The Interlocal Cooperation Act requires that interlocal agreements for joint or cooperative action specify the following items:

(1) The duration of the agreement;

(2) The purposes of the agreement;

(3) The manner of financing the joint or cooperative undertaking and of establishing and maintaining a budget for it;

(4) The methods of accomplishing termination of the agreement and for the disposal of property, if any, upon termination;

(5) Any other necessary and proper matters.

A.C.A. § 25-20-104(c).

In addition, if the interlocal agreement does not establish a separate legal entity to conduct the joint or cooperative undertaking, it must specify the following items:

(1) The provision for an administrator or a joint board that will be responsible for administering the joint or cooperative undertaking;

(2) The manner of acquiring, holding, and disposing of real and personal property, if any, used in the joint or cooperative undertaking.

A.C.A. § 25-20-104(d).

Although I am neither authorized nor situated to address the advisability of the Agreement, I conclude that it is in proper form in accordance with the Interlocal Cooperation Act and that it is compatible with the laws of this state.

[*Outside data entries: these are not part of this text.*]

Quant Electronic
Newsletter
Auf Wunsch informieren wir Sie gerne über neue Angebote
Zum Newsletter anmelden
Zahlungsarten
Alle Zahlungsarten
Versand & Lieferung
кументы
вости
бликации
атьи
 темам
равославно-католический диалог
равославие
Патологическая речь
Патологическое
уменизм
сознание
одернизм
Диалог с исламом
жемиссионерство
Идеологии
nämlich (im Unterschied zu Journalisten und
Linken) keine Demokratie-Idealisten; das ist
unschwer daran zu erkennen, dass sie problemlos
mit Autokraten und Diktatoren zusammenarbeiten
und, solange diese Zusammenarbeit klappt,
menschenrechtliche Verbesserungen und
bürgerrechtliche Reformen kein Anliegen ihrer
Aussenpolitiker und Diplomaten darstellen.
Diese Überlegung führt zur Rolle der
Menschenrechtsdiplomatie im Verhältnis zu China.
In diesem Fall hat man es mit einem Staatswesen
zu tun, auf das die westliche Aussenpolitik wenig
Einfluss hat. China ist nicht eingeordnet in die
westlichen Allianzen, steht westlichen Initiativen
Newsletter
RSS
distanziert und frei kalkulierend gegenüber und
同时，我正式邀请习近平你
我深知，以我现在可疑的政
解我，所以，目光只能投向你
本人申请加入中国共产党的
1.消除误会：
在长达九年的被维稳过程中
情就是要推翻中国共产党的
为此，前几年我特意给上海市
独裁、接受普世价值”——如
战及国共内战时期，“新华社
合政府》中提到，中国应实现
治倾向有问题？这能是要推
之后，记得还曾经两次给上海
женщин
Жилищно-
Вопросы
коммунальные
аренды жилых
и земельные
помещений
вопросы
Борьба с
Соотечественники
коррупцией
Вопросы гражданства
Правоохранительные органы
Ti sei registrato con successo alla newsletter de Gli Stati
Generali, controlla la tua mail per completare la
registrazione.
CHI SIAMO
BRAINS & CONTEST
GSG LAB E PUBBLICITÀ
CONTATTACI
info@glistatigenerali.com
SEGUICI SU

Finally, I should note that in approving the proposed agreement, I am taking no position on the following issues: (1) whether the PPES is properly licensed by the Federal Energy Regulatory Commission ("FERC") to operate the facilities; and (2) whether the proposed agreement complies with the FERC license and/or federal or state law regulating the sale of electricity. I am further offering no opinion regarding the authority of MJMEUC to enter into the Agreement under the provisions of Missouri law.

Assistant Attorney General Jack Druff prepared the foregoing opinion, which I hereby approve.